The predominant myth surrounding whistleblowers is that they're cranks, madmen (and women) all with a grudge and mildly unstable. Movies like The Insider and The Informant reinforce the stereotype and it's fantastically comfortable for all of us to pillory these outsiders because as long as they're crazy, we are sane in our silence.
I've interviewed dozens, if not hundreds of whistleblowers and the truth is diametrically opposed to the myth. For the most part, these are deeply loyal employees who don't have a grudge - they have a passion, for their organization and the causes that it serves. They are highly committed, hard working, intelligent and thoughtful individuals. Because of that, they have high standards and are observant. When they see things that don't make sense, they worry about them and start to connect dots. Once they have identified a pattern of mistakes or abuse, they articulate their concerns in the confidence or hope that the organization they serve will want to put things right. It is when they are disappointed in that hope that they become dissidents and that they start getting angry.
The vast literature concerning whistleblowers shows that, far from weird extremists, they are really quite ordinary people: male and female, young and old, junior and senior, no more nerdy or obsessive than most hard workers. What sets them apart is their commitment and their expectation that their employers will want to do the right thing.

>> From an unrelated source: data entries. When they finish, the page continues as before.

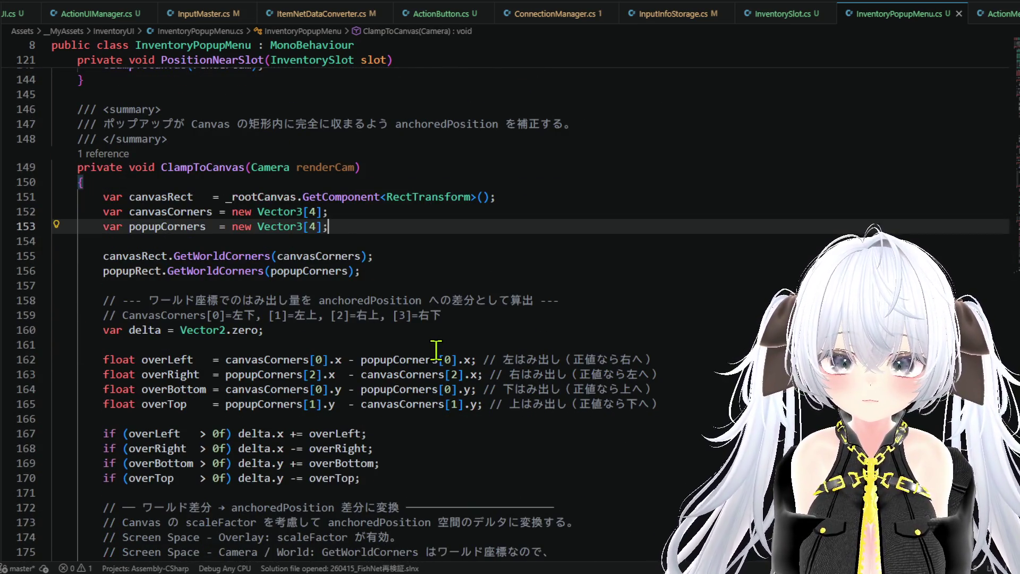
{"action": "scroll", "coordinate": [436, 350], "scroll_direction": "down", "scroll_amount": 2}
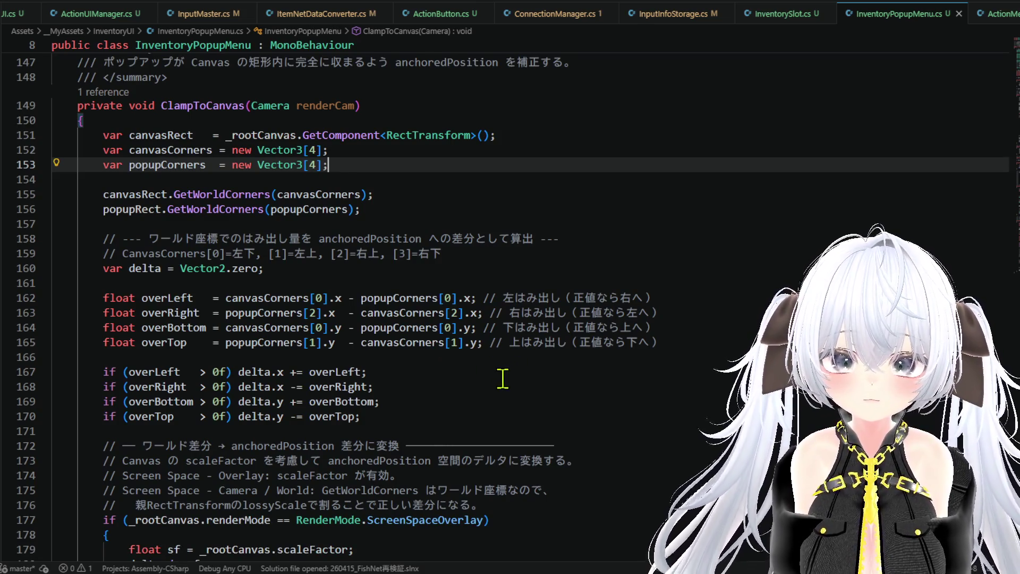
{"action": "scroll", "coordinate": [503, 378], "scroll_direction": "down", "scroll_amount": 6}
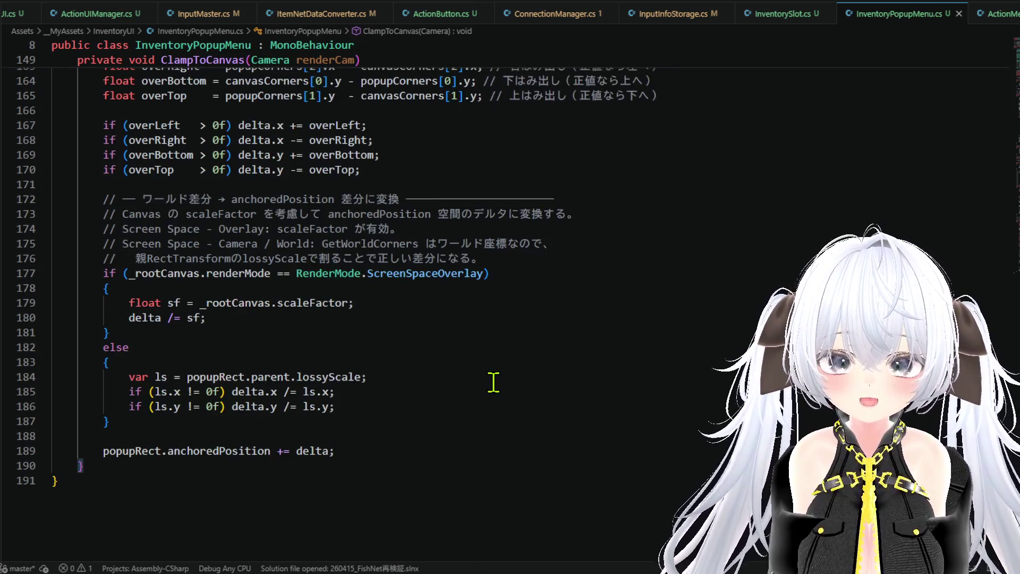
{"action": "scroll", "coordinate": [493, 382], "scroll_direction": "down", "scroll_amount": 1}
{"action": "left_click", "coordinate": [421, 381]}
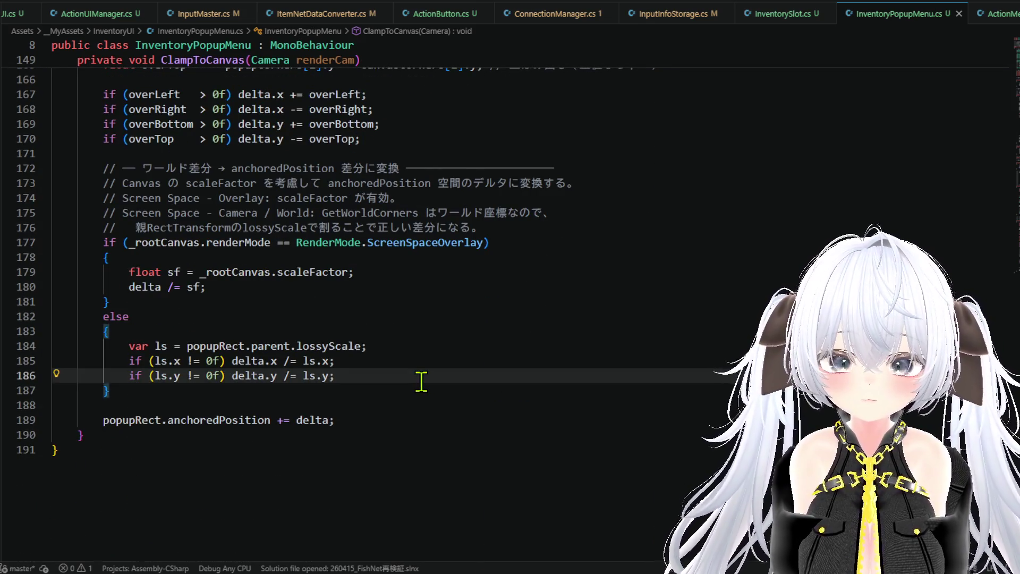
Step: Scroll back up through the script, then open ActionMenuBlocker.cs
{"action": "scroll", "coordinate": [422, 381], "scroll_direction": "up", "scroll_amount": 6}
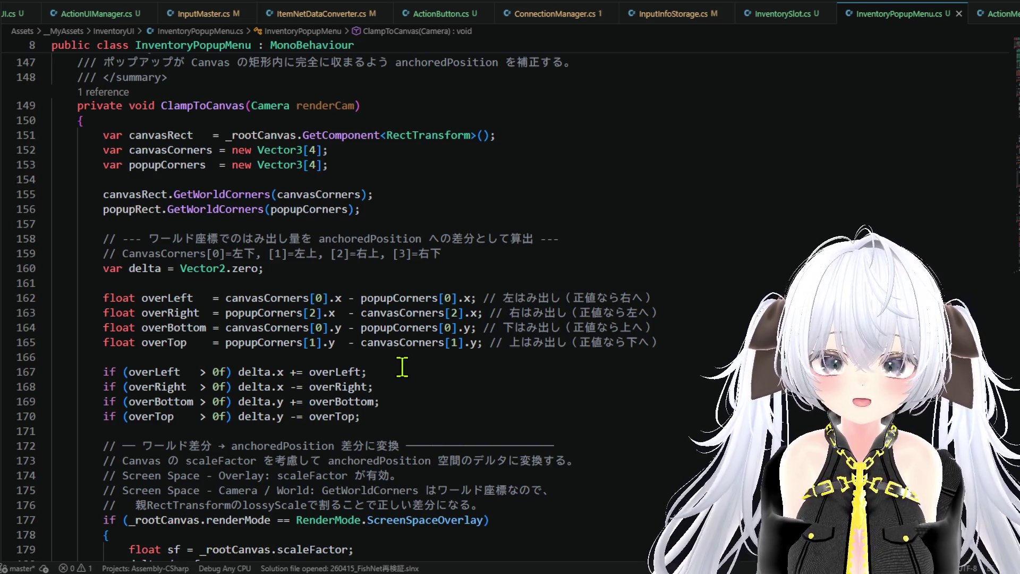
{"action": "scroll", "coordinate": [402, 366], "scroll_direction": "up", "scroll_amount": 10}
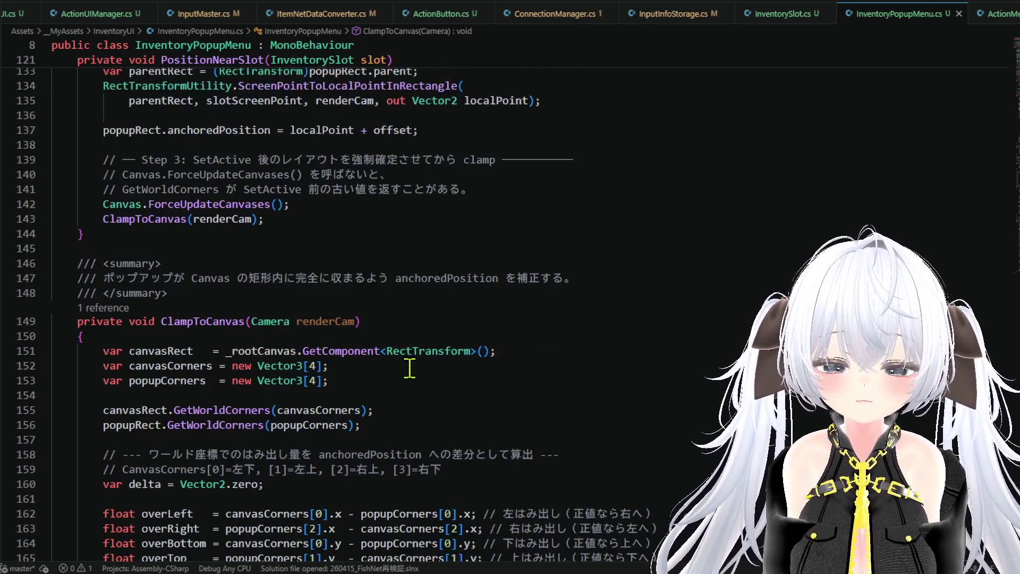
{"action": "scroll", "coordinate": [413, 371], "scroll_direction": "up", "scroll_amount": 2}
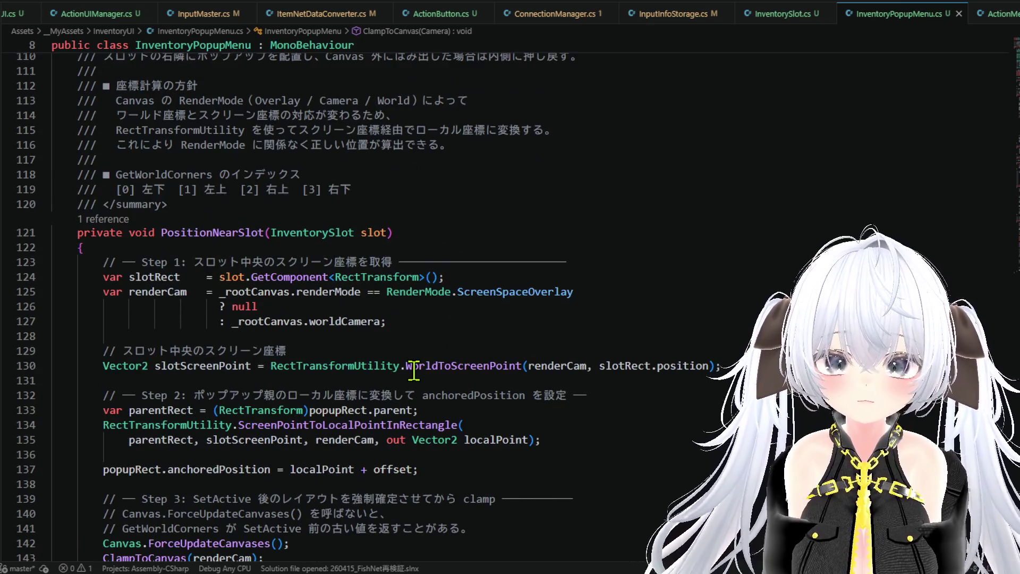
{"action": "scroll", "coordinate": [414, 370], "scroll_direction": "up", "scroll_amount": 2}
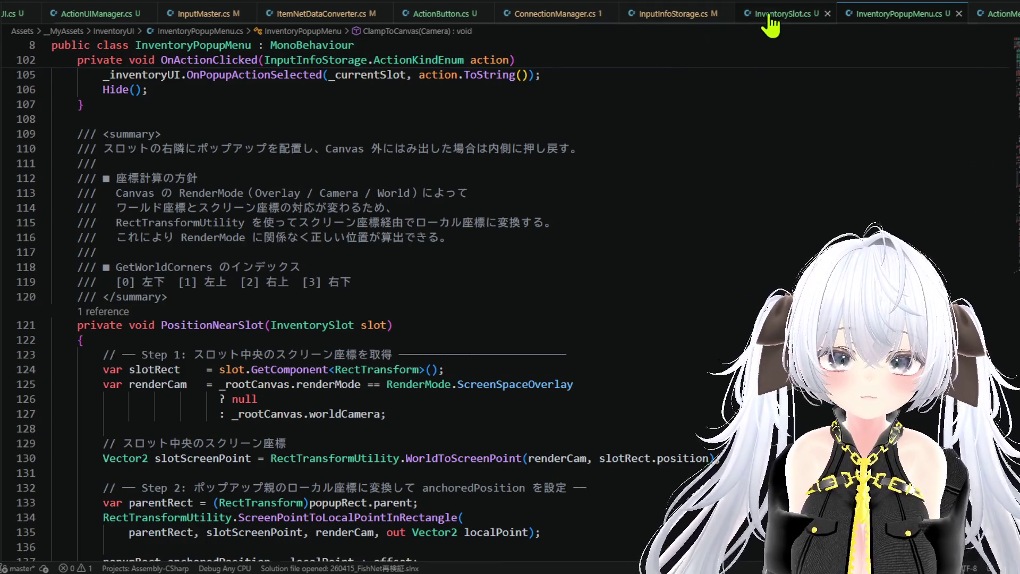
{"action": "scroll", "coordinate": [53, 16], "scroll_direction": "up", "scroll_amount": 1}
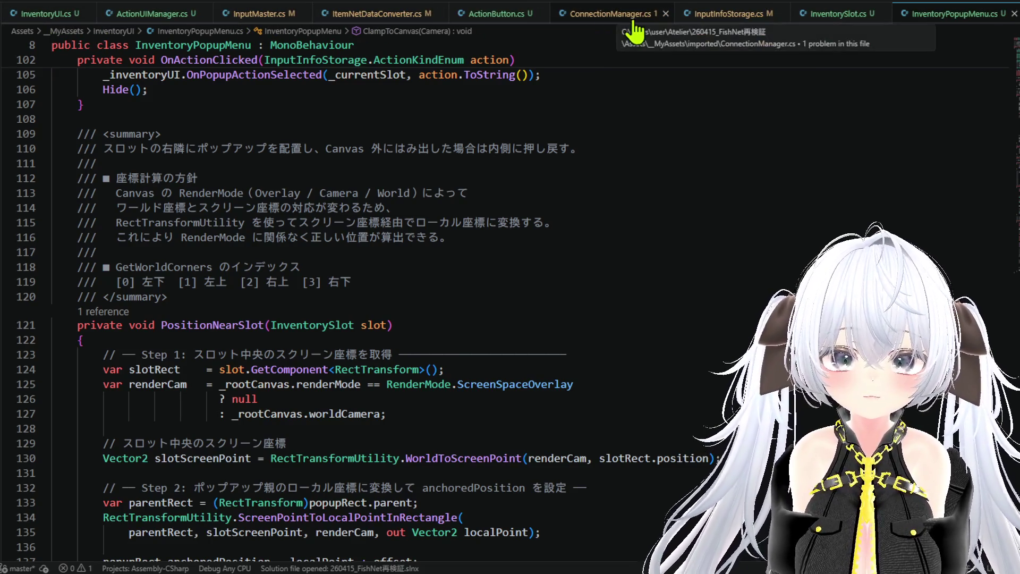
{"action": "scroll", "coordinate": [876, 16], "scroll_direction": "down", "scroll_amount": 1}
{"action": "left_click", "coordinate": [1009, 13]}
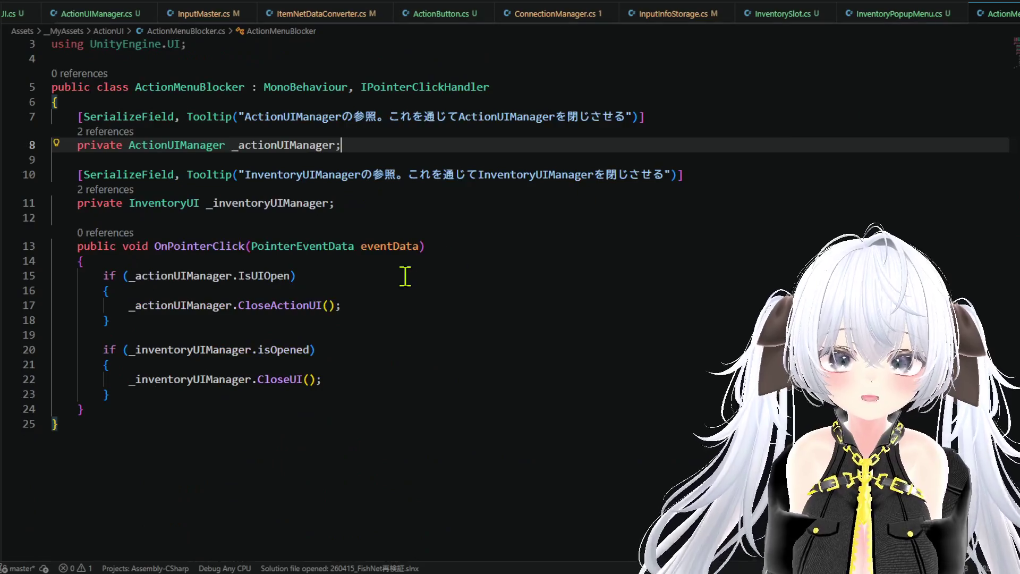
Step: Review the action-UI and inventory close blocks in ActionMenuBlocker's OnPointerClick handler
{"action": "left_click", "coordinate": [349, 377]}
{"action": "left_click", "coordinate": [352, 303]}
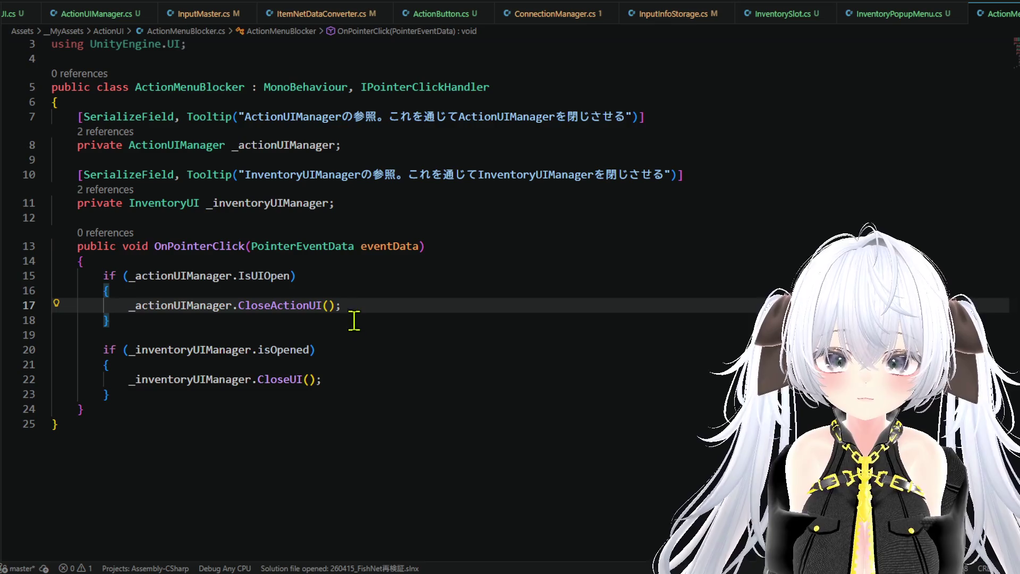
{"action": "left_click", "coordinate": [348, 349]}
{"action": "left_click", "coordinate": [353, 365]}
{"action": "left_click", "coordinate": [353, 379]}
{"action": "left_click", "coordinate": [351, 395]}
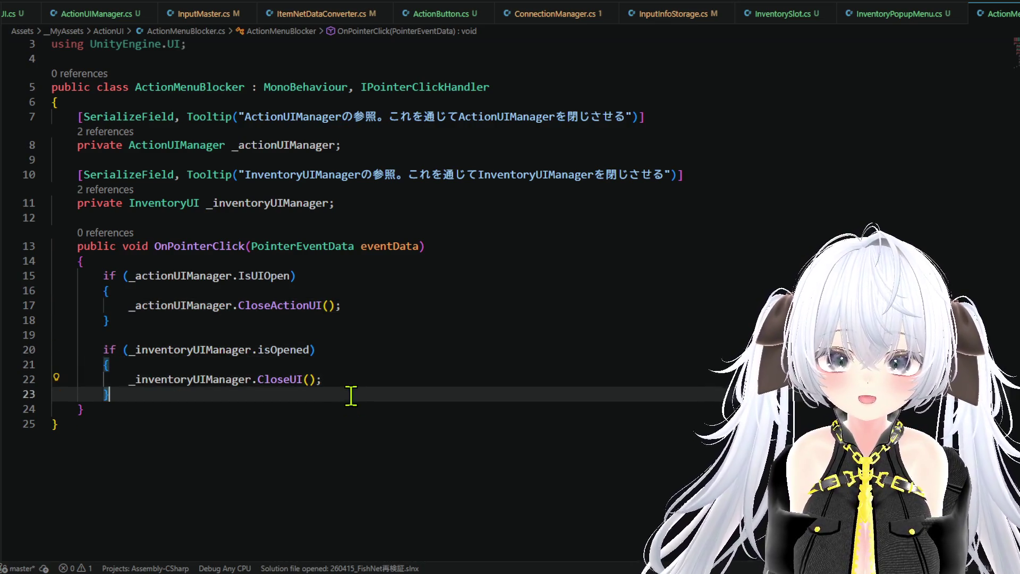
{"action": "scroll", "coordinate": [352, 394], "scroll_direction": "up", "scroll_amount": 1}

The NHS has a miserable history of dealing with whistleblowers. Its gagging clauses make it worse and the Service's current defensiveness is blinding it to the most important lesson implicit in whistleblower stories. These people are any organization's best early warning system. They care, they notice and they speak up. Any smart leader should want these people and cherish them. One of the sad truths about leadership is that, the higher up the ladder you travel, the less you know. There's always more information at the edge than at the centre. Once you have power, you are inevitably surrounded by people who have their own agendas and will tell you whatever advances them. The single hardest part of leading any organization is knowing what is going on. There's too much noise in the system, too much complexity: you absolutely depend on people speaking up and raising concerns.
The academic literature suggests that, for the most part, people don't speak up, whether from fear or a sense of futility. (I explore this in my TED talk.) Asked if there were issues or concerns which they were afraid to articulate, 85 per cent of executives answered 'yes'. This is a great deal of silence, a great deal of information that isn't getting the attention it needs. In that context, you rely on whistleblowers if you're smart.
I've spoken to many groups around the country about whistleblowing. They all think that the price of speaking up is punishment. What they smugly overlook is the higher price of not speaking up: abuse, corruption, and the awful knowledge that you could have done something - but chose not to. Do whistleblowers often have a tough time? Yes, many do. Those that don't you rarely hear about - though they are out there in droves. But one recurrent theme applies to every whistleblower I've ever interviewed, whether they've had an easy road or a public crucifixion. Every single one of them looks back on their actions with enormous pride. It was at this difficult moment of truth that they all found themselves. Joe Darby, who handed in the photographs at Abu Ghraib: "I don't regret any of it, I never doubted that it was the right thing." Cynthia Thomas, who forced attention to the inadequate pumps being installed in New Orleans levees: "I always used to say 'I don't know what I want to be when I grow up.' Now I know. I found myself in this cause and I'm not the same person any more."
The important truth about whistleblowers is that we need them and there aren't enough of them. Instead of a gagging clause, the NHS and any self-respecting institution should introduce a 'responsibility to inform'. When you see something wrong and say nothing, you're complicit. Wilful blindness is no excuse in the law and there's no reason it should let any of us off the hook.